1.2 Warrant Price. Section 3.1 of the Existing Warrant Agreement is hereby deleted in its entirety and replaced with a new Section 3.1 to read as follows:

“3.1. Warrant Price. Each whole Public Warrant shall entitle the Registered Holder thereof, subject to the provisions of such Public Warrant and of this Agreement, to purchase from the Company the number of Ordinary Shares stated therein, at the price of $11.50 per share and each whole Private Placement Warrant shall entitle the Registered Holder thereof, subject to the provisions of such Private Placement Warrant and of this Agreement, to purchase from the Company the number of Ordinary Shares stated therein, at the price of $0.01 per share, in each case subject to the adjustments provided in Section 4 hereof and in the last sentence of this Section 3.1, as applicable.

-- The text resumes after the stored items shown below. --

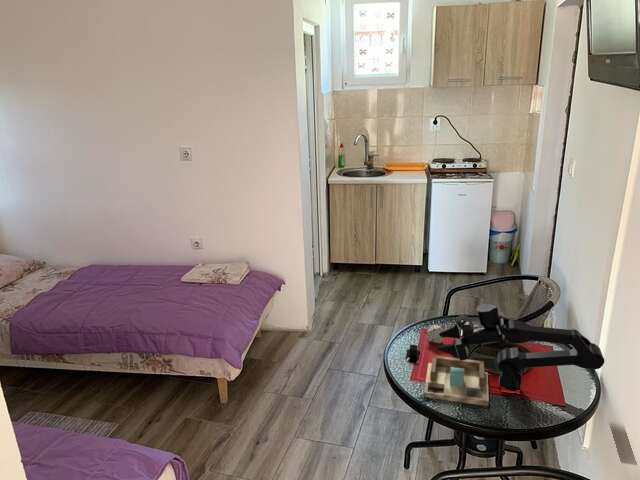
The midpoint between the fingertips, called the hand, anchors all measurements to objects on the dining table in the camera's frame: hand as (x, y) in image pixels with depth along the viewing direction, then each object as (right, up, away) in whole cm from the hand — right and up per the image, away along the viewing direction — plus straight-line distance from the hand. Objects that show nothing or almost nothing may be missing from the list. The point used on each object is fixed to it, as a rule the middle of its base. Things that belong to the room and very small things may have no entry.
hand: (438, 341), depth 176 cm
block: (+6, -14, -1) cm, 15 cm away
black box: (-5, -10, +19) cm, 22 cm away
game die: (+6, -6, +28) cm, 29 cm away
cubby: (+7, -12, +3) cm, 15 cm away
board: (+6, -16, 0) cm, 17 cm away
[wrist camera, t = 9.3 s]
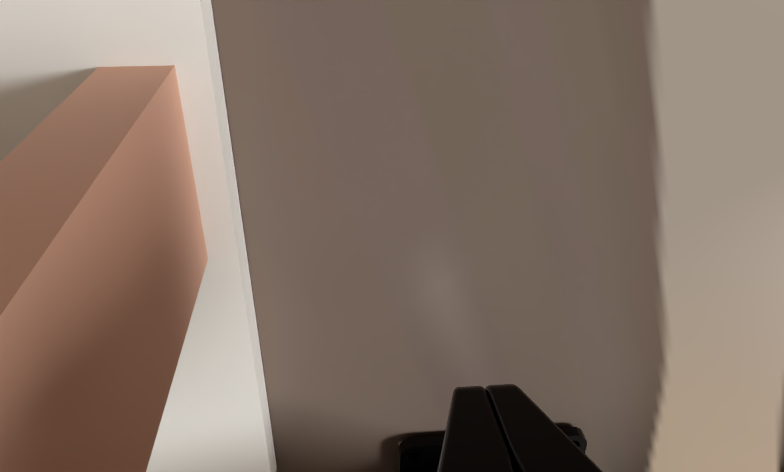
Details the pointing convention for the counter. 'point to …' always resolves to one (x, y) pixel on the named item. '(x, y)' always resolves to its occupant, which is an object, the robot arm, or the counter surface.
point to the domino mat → (214, 191)
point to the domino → (96, 274)
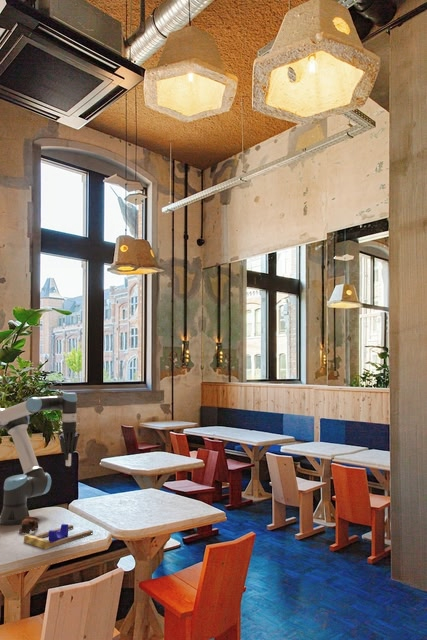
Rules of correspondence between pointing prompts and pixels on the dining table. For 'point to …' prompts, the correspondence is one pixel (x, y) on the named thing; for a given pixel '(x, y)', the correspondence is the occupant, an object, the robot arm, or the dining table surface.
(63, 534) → the cable clip
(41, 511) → the dining table surface
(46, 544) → the guide lane
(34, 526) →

The term “Warrant Price” as used in this Agreement shall mean the price per share (including in cash or by payment of Warrants pursuant to a “cashless exercise,” to the extent permitted hereunder) described in the prior sentence at which Ordinary Shares may be purchased at the time a Warrant is exercised. The Company in its sole discretion may lower the Warrant Price at any time prior to the Expiration Date (as defined below) for a period of not less than fifteen Business Days (unless otherwise required by the Commission, any national securities exchange on which the Warrants are listed or applicable law); provided that the Company shall provide at least five days’ prior written notice of such reduction to Registered Holders of the Warrants; and provided further, that any such reduction shall be applied in the same manner to all such Warrants.”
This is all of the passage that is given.